Bi-partisan Corruption
 
Bi-partisan UNP-SLFP/JO Corruption is at the root of many of the political, economic and social ills in the country at this time, including lack of a peace dividend, widening economic inequality and a growing urban-rural divide; just go to the Galle Face Lux Condo- Shangri-La strip and then a village in the northeast and feel the difference. Decent jobs, a living wage, absence of meritocracy and inclusion are collateral damage of a political culture of bi-partisan corruption networks and money politics.  However, the economic diagnostics and policy documents prepared by various international developments consultants and the Millennium Challenge Corporation (MCC) that is writing economic and trade policy for the Prime Minister’s office, including the Vision 2025 and the Budget 2017 that waxes eloquent about blue-green development fails to mention political corruption and rent seeking – the elephant in the room -as the root cause for lack of FDI and growth in the real economy.

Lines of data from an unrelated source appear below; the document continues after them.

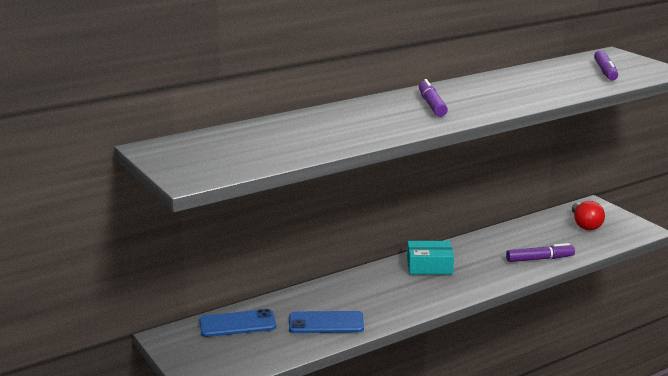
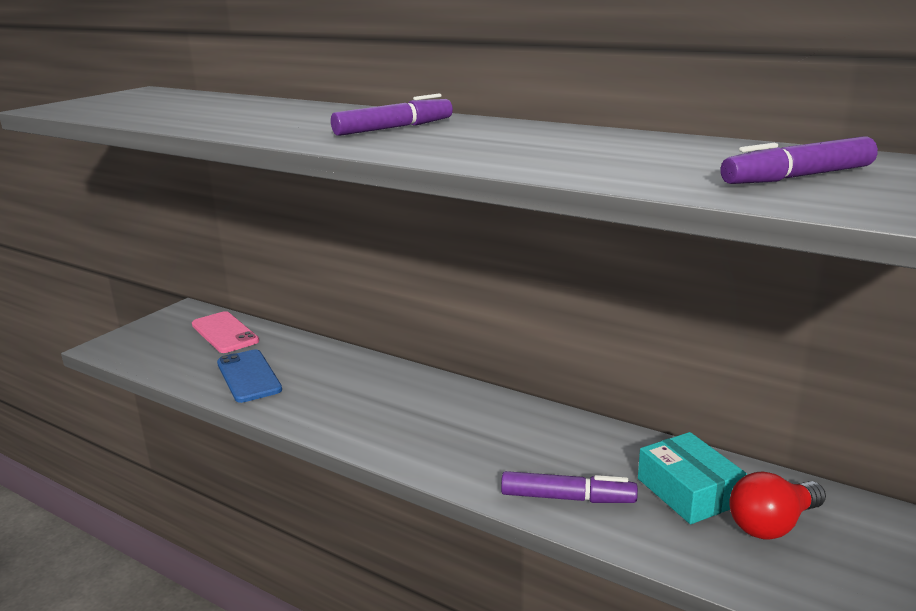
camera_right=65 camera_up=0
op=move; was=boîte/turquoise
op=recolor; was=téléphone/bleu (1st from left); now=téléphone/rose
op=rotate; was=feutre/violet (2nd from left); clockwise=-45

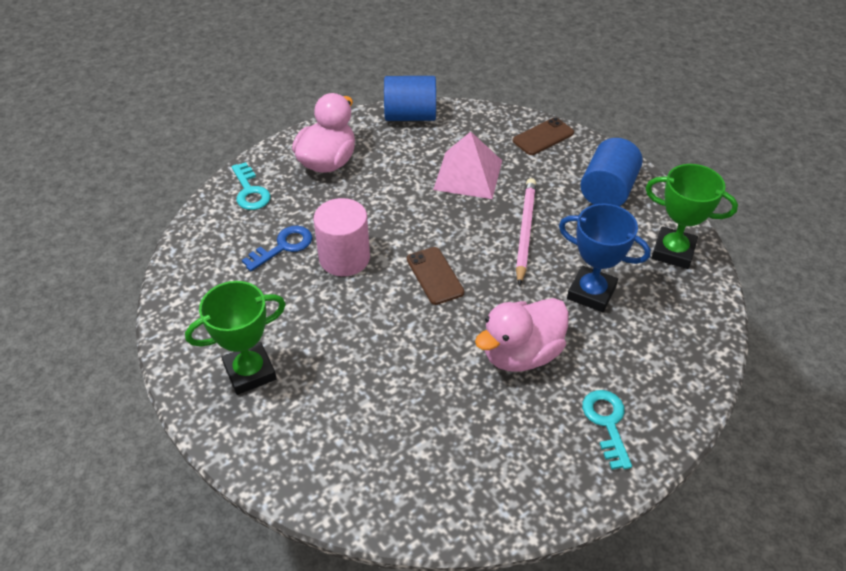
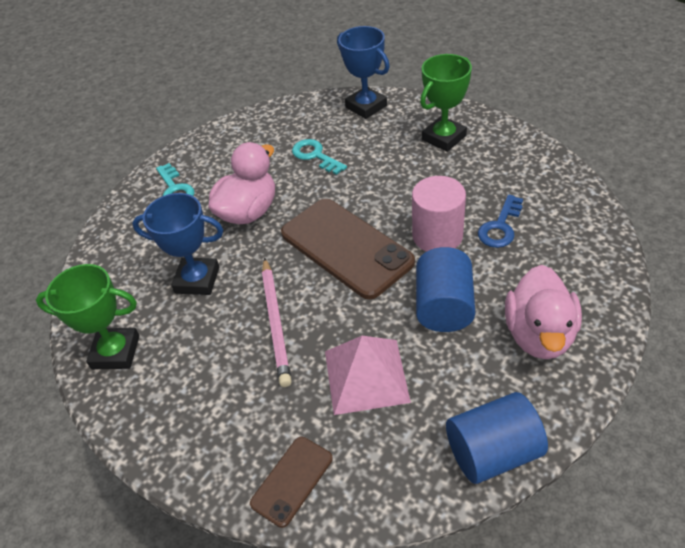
camera_right=165 camera_up=0
op=insert; now=trophée/bleu (2nd from left)
op=move; was=clé/turquoise (1st from left in the first image); now=clé/turquoise (2nd from left)
op=move; was=cylindre/bleu (2nd from left in the first image); now=cylindre/bleu (1st from left)
op=resize; was=téléphone/marron (1st from left in the first image); ratio=1.97

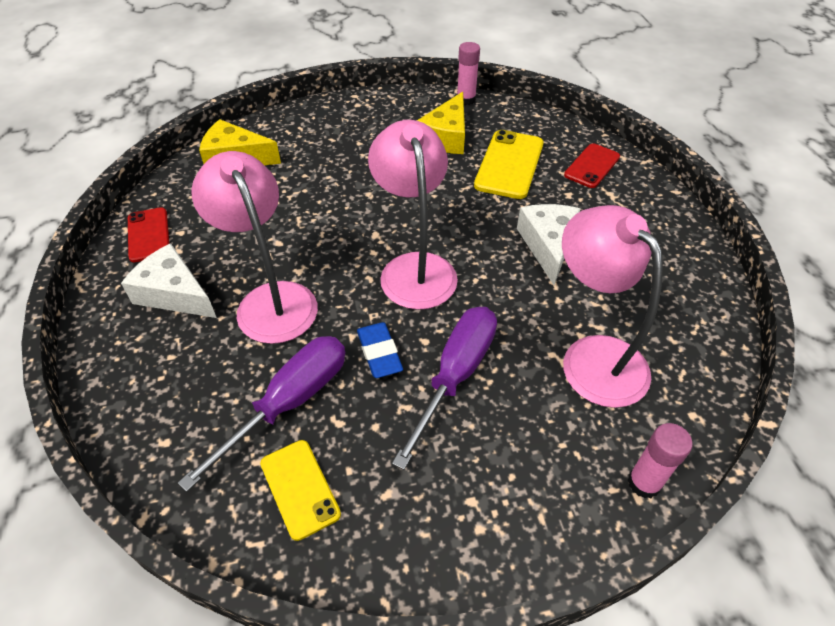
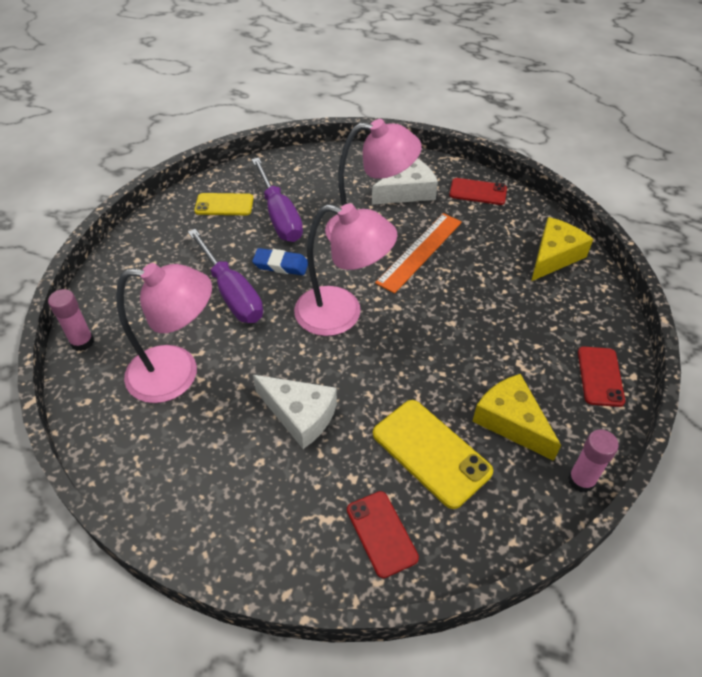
camera_right=120 camera_up=0
op=insert; now=règle/orange
op=insert; now=téléphone/rouge (3rd from left)

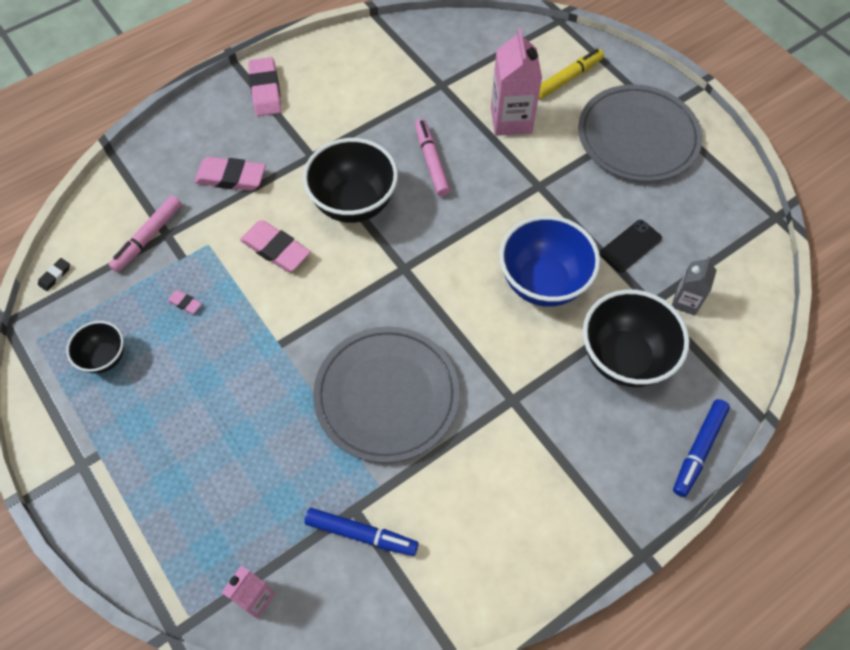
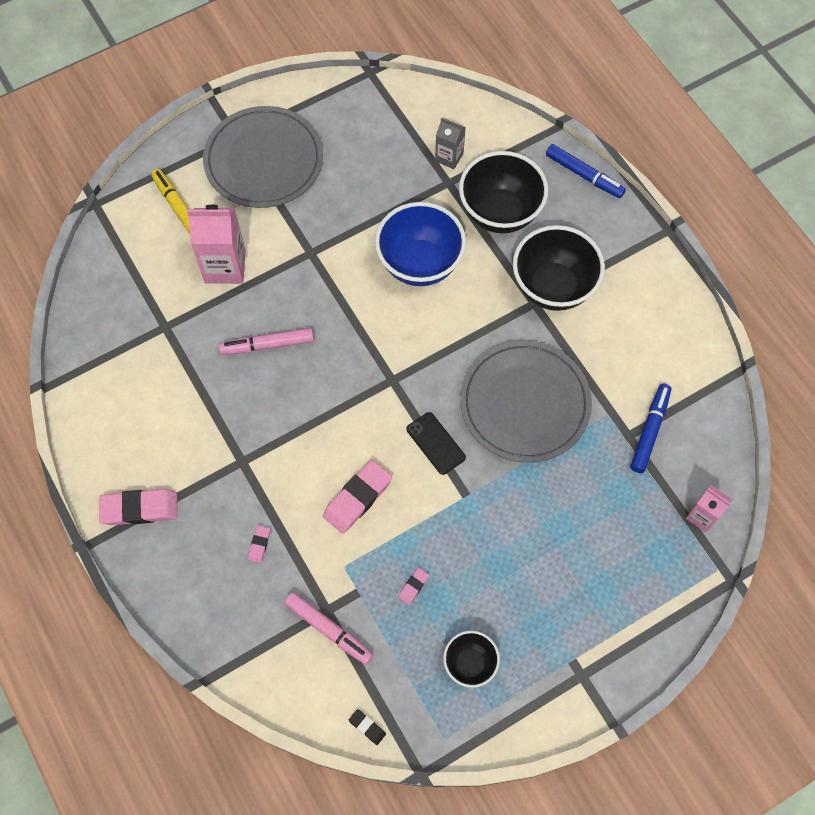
camera_right=-85 camera_up=5
op=move; was=bol/noir (2nd from left in the first image); now=bol/noir (3rd from left)
op=move; was=téléphone/noir
op=resize; was=gomme/rose (2nd from left); ratio=0.47

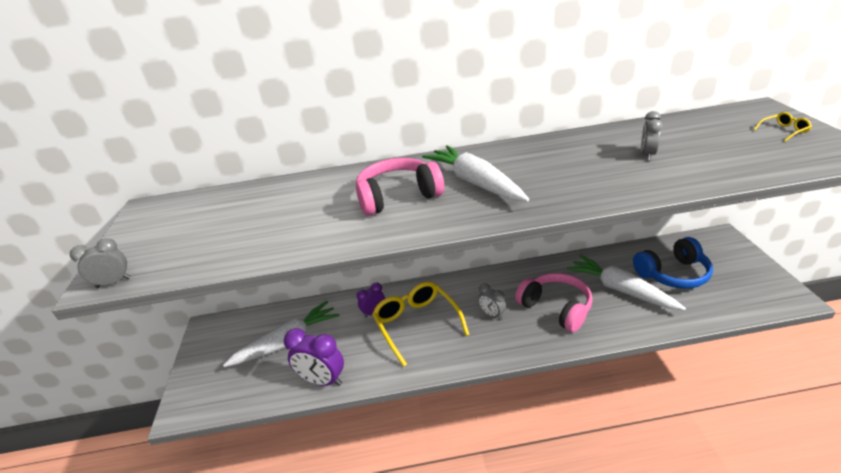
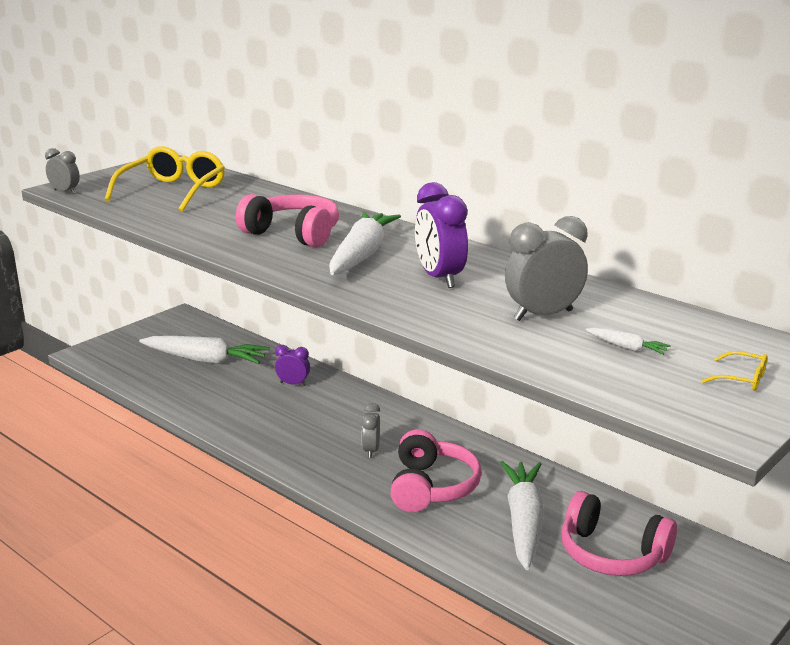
camera_right=45 camera_up=-10
op=insert; now=carotte/blanc (4th from left)
op=move; was=réveil/violet (1st from left in the first image); now=réveil/violet (2nd from left)
op=move; was=lunettes/jaune (1st from left)
op=recolor; was=casque audio/bleu; now=casque audio/rose (3rd from left)
op=resize; was=réveil/gris (3rd from left); ratio=1.71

As Sri Lanka wallows in debt caused primarily by bi-partisan corruption and poor financial governance by the two dominant political parties, the UNP and SLFP (including Joint Opposition), UNP thieves appear to be protecting SLFP thieves, while all parties try not to embarrass their respective foreign aid donors. Hence, the National Audit Bill which would help to recover funds skimmed from various development projects and stored in off shore accounts by UNP and SLFP politicians and their crony networks, in order to pay down some of the national debt has not been passed 3 years after the Good Governance regime came to power. Rather taxes on the common people have been increased on the behest of IMF.

White Elephant Infrastructure and Fake Development ‘Aid for Trade’

Former head of the Reserve Bank of India Raghuram G. Rajan and Arvind Subramanian, both respected economists, have argued in a widely read paper that; “one of the most important and intriguing puzzles in economics is, why it is so hard to find a robust effect of aid on the long-term growth of poor countries, even those with good policies” (2006). They suggested that aid inflows have systematic adverse effects on a country’s competitiveness, as reflected in the lower relative growth rate of labor intensive and exporting industries, as well as a lower growth rate of the manufacturing sector as a whole. They provided evidence suggesting that the channel for these effects is a real exchange rate overvaluation caused by aid inflow.

But one of the more insidious aspects of aid induced Dutch Disease is indexed in increase in aid-related corruption, rent-seeking, and lack of economic development policy ownership by ‘aid’-dependent countries that results in building of white elephant infrastructure such as in Hambantota, and development disasters such as the Uma Oya project, that fail to meet local people’s development needs and priorities in an environmentally sustainable manner. This is primarily due to marginalization of local and national expertise, and lack of transparency, accountability by aid donors to local civil society in the development aid enterprise.